All Known Implementing Classes:
ProducerMergedPartitionFileReader, SegmentPartitionFileReader

public interface PartitionFileReader
PartitionFileReader defines the read logic for different types of shuffle files.
  • Method Details

    • readBuffer

      @Nullable PartitionFileReader.ReadBufferResult readBuffer(TieredStoragePartitionId partitionId, TieredStorageSubpartitionId subpartitionId, int segmentId, int bufferIndex, org.apache.flink.core.memory.MemorySegment memorySegment, BufferRecycler recycler, @Nullable PartitionFileReader.ReadProgress readProgress, @Nullable CompositeBuffer partialBuffer) throws IOException
      Read a buffer from the partition file.
      Parameters:
      partitionId - the partition id of the buffer
      subpartitionId - the subpartition id of the buffer
      segmentId - the segment id of the buffer
      bufferIndex - the index of buffer
      memorySegment - the empty buffer to store the read buffer
      recycler - the buffer recycler
      readProgress - the current read progress. The progress comes from the previous ReadBufferResult.
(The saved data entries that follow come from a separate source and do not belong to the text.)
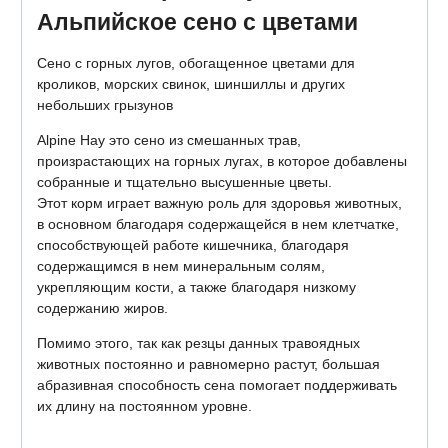
Альпийское сено с цветами
Сено с горных лугов, обогащенное цветами для
кроликов, морских свинок, шиншиллы и других
небольших грызунов
Alpine Hay это сено из смешанных трав,
произрастающих на горных лугах, в которое добавлены
собранные и тщательно высушенные цветы.
Этот корм играет важную роль для здоровья животных,
в основном благодаря содержащейся в нем клетчатке,
способствующей работе кишечника, благодаря
содержащимся в нем минеральным солям,
укрепляющим кости, а также благодаря низкому
содержанию жиров.
Помимо этого, так как резцы данных травоядных
животных постоянно и равномерно растут, большая
абразивная способность сена помогает поддерживать
их длину на постоянном уровне.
Note that the read progress should be implemented and provided by Flink, and it should be directly tied to the file format. The field can be null if the current file reader has no the read progress
      partialBuffer - the previous partial buffer. The partial buffer is not null only when the last read has a partial buffer, it will construct a full buffer during the read process.
      Returns:
      null if there is no data otherwise return a read buffer result.
      Throws:
      IOException - if an error happens.
    • getPriority

      long getPriority(TieredStoragePartitionId partitionId, TieredStorageSubpartitionId subpartitionId, int segmentId, int bufferIndex, @Nullable PartitionFileReader.ReadProgress readProgress) throws IOException
      Get the priority for reading a particular buffer from the partitioned file. The priority is defined as, it is suggested to read buffers with higher priority (smaller value) in prior to buffers with lower priority (larger value).

      Depending on the partition file implementation, following the suggestions should typically result in better performance and efficiency. This can be achieved by e.g. choosing preloaded data over others, optimizing the order of disk access to be more sequential, etc.

      Note: Priorities are suggestions rather than a requirements. The caller can still read data in whichever order it wants.

      Parameters:
      partitionId - the partition id of the buffer
      subpartitionId - the subpartition id of the buffer
      segmentId - the segment id of the buffer
      bufferIndex - the index of buffer
      readProgress - the current read progress. The progress comes from the previous ReadBufferResult. Note that the read progress should be implemented and provided by Flink, and it should be directly tied to the file format. The field can be null if the current file reader has no the read progress
      Returns:
      the priority of the PartitionFileReader.
      Throws:
      IOException - if an error happens.
    • release

      void release()
      Release the PartitionFileReader.